Problem description ▸ Please copy the material below word for word, starting at its first line and ending at the line containing "20: (43, 40)". Include both of those lines.

Collected data ▸
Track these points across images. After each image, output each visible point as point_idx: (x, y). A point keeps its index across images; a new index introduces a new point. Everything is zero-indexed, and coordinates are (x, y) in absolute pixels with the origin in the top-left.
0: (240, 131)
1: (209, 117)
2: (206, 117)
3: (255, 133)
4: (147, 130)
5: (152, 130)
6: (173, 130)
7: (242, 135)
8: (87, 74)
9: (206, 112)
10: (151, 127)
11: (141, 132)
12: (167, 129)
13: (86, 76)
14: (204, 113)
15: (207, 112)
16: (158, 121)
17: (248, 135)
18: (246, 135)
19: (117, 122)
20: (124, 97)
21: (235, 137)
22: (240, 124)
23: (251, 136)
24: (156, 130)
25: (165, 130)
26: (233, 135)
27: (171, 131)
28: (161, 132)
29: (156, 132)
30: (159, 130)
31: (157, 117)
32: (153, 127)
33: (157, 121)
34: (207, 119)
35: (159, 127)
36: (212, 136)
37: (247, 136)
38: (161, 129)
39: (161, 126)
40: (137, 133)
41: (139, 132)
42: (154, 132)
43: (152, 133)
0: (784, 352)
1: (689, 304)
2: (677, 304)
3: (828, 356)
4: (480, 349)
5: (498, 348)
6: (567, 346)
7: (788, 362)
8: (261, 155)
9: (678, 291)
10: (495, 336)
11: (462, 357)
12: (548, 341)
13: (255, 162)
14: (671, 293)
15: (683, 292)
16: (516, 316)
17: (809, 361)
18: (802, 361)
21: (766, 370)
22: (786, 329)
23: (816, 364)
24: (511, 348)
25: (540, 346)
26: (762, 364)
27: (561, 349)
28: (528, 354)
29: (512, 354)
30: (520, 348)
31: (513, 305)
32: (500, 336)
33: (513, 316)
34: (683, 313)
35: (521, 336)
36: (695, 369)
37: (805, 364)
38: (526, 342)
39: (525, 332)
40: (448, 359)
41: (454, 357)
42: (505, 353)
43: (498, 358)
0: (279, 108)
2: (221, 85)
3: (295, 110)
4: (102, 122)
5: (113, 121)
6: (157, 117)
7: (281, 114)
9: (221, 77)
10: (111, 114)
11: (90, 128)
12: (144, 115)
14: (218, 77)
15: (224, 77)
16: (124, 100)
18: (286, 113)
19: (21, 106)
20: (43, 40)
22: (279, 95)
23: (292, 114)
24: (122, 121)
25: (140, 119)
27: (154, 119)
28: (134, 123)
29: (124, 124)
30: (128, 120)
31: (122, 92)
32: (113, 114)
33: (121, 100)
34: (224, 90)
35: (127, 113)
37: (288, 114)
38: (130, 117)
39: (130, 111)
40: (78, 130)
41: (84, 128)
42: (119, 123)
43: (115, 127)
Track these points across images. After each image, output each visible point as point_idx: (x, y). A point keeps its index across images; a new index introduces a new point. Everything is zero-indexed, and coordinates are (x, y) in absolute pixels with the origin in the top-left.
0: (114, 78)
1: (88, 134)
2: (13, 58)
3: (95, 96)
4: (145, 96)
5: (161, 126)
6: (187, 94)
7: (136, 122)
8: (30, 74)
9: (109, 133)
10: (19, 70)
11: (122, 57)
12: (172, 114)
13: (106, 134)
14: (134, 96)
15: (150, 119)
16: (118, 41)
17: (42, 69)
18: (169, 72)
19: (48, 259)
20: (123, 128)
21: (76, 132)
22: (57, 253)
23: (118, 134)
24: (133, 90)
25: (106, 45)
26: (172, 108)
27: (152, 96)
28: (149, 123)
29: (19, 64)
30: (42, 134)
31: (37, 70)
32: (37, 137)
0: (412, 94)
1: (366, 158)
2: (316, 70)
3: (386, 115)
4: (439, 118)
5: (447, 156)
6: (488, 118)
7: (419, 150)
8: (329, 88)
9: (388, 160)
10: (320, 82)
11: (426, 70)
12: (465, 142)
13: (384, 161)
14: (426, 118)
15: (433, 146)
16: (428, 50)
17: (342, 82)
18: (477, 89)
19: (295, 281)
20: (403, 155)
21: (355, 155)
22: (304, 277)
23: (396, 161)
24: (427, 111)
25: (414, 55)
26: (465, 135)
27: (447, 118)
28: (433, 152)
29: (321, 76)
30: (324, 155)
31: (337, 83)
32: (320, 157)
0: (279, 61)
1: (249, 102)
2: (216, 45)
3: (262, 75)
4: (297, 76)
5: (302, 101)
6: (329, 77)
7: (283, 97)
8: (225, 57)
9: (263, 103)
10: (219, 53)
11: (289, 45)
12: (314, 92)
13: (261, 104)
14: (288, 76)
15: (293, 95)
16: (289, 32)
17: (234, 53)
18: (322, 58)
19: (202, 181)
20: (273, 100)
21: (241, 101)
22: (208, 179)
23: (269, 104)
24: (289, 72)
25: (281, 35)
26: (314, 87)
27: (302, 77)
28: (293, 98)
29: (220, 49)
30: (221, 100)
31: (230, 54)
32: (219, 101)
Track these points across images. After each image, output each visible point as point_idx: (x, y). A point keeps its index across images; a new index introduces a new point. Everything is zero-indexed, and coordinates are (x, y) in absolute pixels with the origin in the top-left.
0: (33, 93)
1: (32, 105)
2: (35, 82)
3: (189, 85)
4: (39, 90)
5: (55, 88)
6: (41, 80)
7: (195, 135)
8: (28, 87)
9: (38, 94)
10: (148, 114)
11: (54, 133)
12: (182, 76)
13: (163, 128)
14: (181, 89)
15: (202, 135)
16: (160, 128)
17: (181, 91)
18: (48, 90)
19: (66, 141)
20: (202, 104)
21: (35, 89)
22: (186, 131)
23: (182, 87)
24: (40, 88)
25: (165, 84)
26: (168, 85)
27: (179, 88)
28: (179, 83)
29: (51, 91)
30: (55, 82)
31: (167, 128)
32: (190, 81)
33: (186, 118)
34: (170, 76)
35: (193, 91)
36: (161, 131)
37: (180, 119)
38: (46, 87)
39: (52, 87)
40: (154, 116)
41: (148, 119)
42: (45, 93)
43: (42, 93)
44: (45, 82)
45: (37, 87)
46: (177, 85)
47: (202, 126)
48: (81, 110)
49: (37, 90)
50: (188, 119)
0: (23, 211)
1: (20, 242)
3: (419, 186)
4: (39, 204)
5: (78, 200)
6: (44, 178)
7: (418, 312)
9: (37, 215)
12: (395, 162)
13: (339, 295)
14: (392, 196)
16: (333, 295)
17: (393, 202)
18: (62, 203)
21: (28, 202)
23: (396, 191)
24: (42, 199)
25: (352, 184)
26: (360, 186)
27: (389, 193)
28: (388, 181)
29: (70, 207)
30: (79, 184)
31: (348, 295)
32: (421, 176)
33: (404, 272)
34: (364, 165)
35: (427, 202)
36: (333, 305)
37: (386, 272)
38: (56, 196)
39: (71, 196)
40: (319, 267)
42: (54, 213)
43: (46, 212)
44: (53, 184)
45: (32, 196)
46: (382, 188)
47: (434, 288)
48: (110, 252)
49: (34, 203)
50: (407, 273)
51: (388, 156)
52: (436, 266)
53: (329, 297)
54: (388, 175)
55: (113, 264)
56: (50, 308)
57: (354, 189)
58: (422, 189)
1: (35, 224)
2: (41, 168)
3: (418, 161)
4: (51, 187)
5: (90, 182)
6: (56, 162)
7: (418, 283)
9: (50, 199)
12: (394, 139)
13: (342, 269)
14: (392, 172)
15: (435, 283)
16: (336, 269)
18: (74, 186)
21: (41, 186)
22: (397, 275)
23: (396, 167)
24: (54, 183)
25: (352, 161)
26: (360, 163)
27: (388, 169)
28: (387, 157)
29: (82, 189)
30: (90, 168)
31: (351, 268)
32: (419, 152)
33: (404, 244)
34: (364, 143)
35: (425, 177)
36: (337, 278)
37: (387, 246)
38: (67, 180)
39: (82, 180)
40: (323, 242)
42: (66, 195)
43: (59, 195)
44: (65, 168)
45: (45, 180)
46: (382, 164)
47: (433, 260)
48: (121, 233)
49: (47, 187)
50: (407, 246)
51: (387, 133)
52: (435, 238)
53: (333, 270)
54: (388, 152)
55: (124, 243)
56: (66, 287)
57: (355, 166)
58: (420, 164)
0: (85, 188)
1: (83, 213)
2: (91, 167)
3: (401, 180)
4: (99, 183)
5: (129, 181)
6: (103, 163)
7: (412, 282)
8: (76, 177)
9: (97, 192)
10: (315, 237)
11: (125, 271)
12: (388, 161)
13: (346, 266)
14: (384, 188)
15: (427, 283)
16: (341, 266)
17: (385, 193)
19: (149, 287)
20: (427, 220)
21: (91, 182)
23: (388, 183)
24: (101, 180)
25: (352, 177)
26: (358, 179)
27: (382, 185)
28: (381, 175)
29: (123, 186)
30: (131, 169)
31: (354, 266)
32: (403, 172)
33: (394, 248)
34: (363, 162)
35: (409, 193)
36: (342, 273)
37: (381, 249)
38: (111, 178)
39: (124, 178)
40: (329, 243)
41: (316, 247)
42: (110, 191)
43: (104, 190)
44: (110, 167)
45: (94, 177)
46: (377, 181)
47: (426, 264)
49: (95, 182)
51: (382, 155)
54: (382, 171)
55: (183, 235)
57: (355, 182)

Response ▸
Track these points across images. After each image, output each visible point as point_idx: (x, y). A point keeps its index across images; a new index introduces a new point. Everything is zero-indexed, and coordinates are (x, y) in absolute pixels with the origin in the top-left.
0: (240, 131)
1: (209, 117)
2: (206, 117)
3: (255, 133)
4: (147, 130)
5: (152, 130)
6: (173, 130)
7: (242, 135)
8: (87, 74)
9: (206, 112)
10: (151, 127)
11: (141, 132)
12: (167, 129)
13: (86, 76)
14: (204, 113)
15: (207, 112)
16: (158, 121)
17: (248, 135)
18: (246, 135)
19: (117, 122)
20: (124, 97)
21: (235, 137)
22: (240, 124)
23: (251, 136)
24: (156, 130)
25: (165, 130)
26: (233, 135)
27: (171, 131)
28: (161, 132)
29: (156, 132)
30: (159, 130)
31: (157, 117)
32: (153, 127)
33: (157, 121)
34: (207, 119)
35: (159, 127)
36: (212, 136)
37: (247, 136)
38: (161, 129)
39: (161, 126)
40: (137, 133)
41: (139, 132)
42: (154, 132)
43: (152, 133)
0: (784, 352)
1: (689, 304)
2: (677, 304)
3: (828, 356)
4: (480, 349)
5: (498, 348)
6: (567, 346)
7: (788, 362)
8: (261, 155)
9: (678, 291)
10: (495, 336)
11: (462, 357)
12: (548, 341)
13: (255, 162)
14: (671, 293)
15: (683, 292)
16: (516, 316)
17: (809, 361)
18: (802, 361)
21: (766, 370)
22: (786, 329)
23: (816, 364)
24: (511, 348)
25: (540, 346)
26: (762, 364)
27: (561, 349)
28: (528, 354)
29: (512, 354)
30: (520, 348)
31: (513, 305)
32: (500, 336)
33: (513, 316)
34: (683, 313)
35: (521, 336)
36: (695, 369)
37: (805, 364)
38: (526, 342)
39: (525, 332)
40: (448, 359)
41: (454, 357)
42: (505, 353)
43: (498, 358)
0: (279, 108)
2: (221, 85)
3: (295, 110)
4: (102, 122)
5: (113, 121)
6: (157, 117)
7: (281, 114)
9: (221, 77)
10: (111, 114)
11: (90, 128)
12: (144, 115)
14: (218, 77)
15: (224, 77)
16: (124, 100)
18: (286, 113)
19: (21, 106)
20: (43, 40)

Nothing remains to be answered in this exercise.